## Work to be completed
From first line to last, write out the data precisely as shown.

★ ★ ★ ★

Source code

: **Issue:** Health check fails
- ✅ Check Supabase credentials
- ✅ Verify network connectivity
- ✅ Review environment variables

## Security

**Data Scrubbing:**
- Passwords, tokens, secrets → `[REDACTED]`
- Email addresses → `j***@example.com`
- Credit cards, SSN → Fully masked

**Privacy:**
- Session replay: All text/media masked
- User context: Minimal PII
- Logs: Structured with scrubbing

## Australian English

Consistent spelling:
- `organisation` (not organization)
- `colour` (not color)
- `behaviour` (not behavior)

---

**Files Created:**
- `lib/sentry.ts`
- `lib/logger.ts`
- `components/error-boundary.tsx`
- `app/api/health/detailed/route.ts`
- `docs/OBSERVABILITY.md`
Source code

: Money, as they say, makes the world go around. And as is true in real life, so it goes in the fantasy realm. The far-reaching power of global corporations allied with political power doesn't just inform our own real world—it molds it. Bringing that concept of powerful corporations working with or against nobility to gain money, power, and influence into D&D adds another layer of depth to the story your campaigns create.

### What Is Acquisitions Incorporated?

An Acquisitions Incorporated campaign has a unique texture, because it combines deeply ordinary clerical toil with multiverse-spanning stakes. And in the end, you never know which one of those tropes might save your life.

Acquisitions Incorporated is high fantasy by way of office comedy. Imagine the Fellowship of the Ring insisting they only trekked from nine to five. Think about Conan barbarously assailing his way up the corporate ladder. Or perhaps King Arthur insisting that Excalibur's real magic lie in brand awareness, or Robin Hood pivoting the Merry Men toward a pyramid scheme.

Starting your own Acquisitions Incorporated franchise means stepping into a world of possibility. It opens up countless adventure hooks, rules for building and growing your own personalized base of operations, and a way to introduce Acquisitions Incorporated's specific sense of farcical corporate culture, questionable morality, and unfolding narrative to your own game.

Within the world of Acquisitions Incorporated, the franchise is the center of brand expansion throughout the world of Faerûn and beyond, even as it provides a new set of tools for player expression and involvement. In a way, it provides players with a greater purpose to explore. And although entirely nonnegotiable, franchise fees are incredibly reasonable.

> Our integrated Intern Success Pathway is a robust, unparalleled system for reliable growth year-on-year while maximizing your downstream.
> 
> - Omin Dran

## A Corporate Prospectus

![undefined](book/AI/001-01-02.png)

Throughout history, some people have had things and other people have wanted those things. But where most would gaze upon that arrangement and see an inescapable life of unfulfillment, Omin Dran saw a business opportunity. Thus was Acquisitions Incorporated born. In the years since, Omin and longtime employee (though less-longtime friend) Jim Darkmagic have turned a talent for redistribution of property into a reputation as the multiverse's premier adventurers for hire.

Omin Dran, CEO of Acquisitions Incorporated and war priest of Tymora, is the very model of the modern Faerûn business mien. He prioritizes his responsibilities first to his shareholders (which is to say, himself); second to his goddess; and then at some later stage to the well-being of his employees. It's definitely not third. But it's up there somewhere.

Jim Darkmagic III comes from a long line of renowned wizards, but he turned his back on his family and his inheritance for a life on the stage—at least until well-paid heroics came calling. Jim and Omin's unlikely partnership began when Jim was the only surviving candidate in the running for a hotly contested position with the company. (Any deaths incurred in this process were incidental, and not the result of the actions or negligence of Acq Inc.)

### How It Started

★ ★ ★ ★

## Exercise answer
Source code

: **Issue:** Health check fails
- ✅ Check Supabase credentials
- ✅ Verify network connectivity
- ✅ Review environment variables

## Security

**Data Scrubbing:**
- Passwords, tokens, secrets → `[REDACTED]`
- Email addresses → `j***@example.com`
- Credit cards, SSN → Fully masked

**Privacy:**
- Session replay: All text/media masked
- User context: Minimal PII
- Logs: Structured with scrubbing

## Australian English

Consistent spelling:
- `organisation` (not organization)
- `colour` (not color)
- `behaviour` (not behavior)

---

**Files Created:**
- `lib/sentry.ts`
- `lib/logger.ts`
- `components/error-boundary.tsx`
- `app/api/health/detailed/route.ts`
- `docs/OBSERVABILITY.md`
Source code

: Money, as they say, makes the world go around. And as is true in real life, so it goes in the fantasy realm. The far-reaching power of global corporations allied with political power doesn't just inform our own real world—it molds it. Bringing that concept of powerful corporations working with or against nobility to gain money, power, and influence into D&D adds another layer of depth to the story your campaigns create.

### What Is Acquisitions Incorporated?

An Acquisitions Incorporated campaign has a unique texture, because it combines deeply ordinary clerical toil with multiverse-spanning stakes. And in the end, you never know which one of those tropes might save your life.

Acquisitions Incorporated is high fantasy by way of office comedy. Imagine the Fellowship of the Ring insisting they only trekked from nine to five. Think about Conan barbarously assailing his way up the corporate ladder. Or perhaps King Arthur insisting that Excalibur's real magic lie in brand awareness, or Robin Hood pivoting the Merry Men toward a pyramid scheme.

Starting your own Acquisitions Incorporated franchise means stepping into a world of possibility. It opens up countless adventure hooks, rules for building and growing your own personalized base of operations, and a way to introduce Acquisitions Incorporated's specific sense of farcical corporate culture, questionable morality, and unfolding narrative to your own game.

Within the world of Acquisitions Incorporated, the franchise is the center of brand expansion throughout the world of Faerûn and beyond, even as it provides a new set of tools for player expression and involvement. In a way, it provides players with a greater purpose to explore. And although entirely nonnegotiable, franchise fees are incredibly reasonable.

> Our integrated Intern Success Pathway is a robust, unparalleled system for reliable growth year-on-year while maximizing your downstream.
> 
> - Omin Dran

## A Corporate Prospectus

![undefined](book/AI/001-01-02.png)

Throughout history, some people have had things and other people have wanted those things. But where most would gaze upon that arrangement and see an inescapable life of unfulfillment, Omin Dran saw a business opportunity. Thus was Acquisitions Incorporated born. In the years since, Omin and longtime employee (though less-longtime friend) Jim Darkmagic have turned a talent for redistribution of property into a reputation as the multiverse's premier adventurers for hire.

Omin Dran, CEO of Acquisitions Incorporated and war priest of Tymora, is the very model of the modern Faerûn business mien. He prioritizes his responsibilities first to his shareholders (which is to say, himself); second to his goddess; and then at some later stage to the well-being of his employees. It's definitely not third. But it's up there somewhere.

Jim Darkmagic III comes from a long line of renowned wizards, but he turned his back on his family and his inheritance for a life on the stage—at least until well-paid heroics came calling. Jim and Omin's unlikely partnership began when Jim was the only surviving candidate in the running for a hotly contested position with the company. (Any deaths incurred in this process were incidental, and not the result of the actions or negligence of Acq Inc.)

### How It Started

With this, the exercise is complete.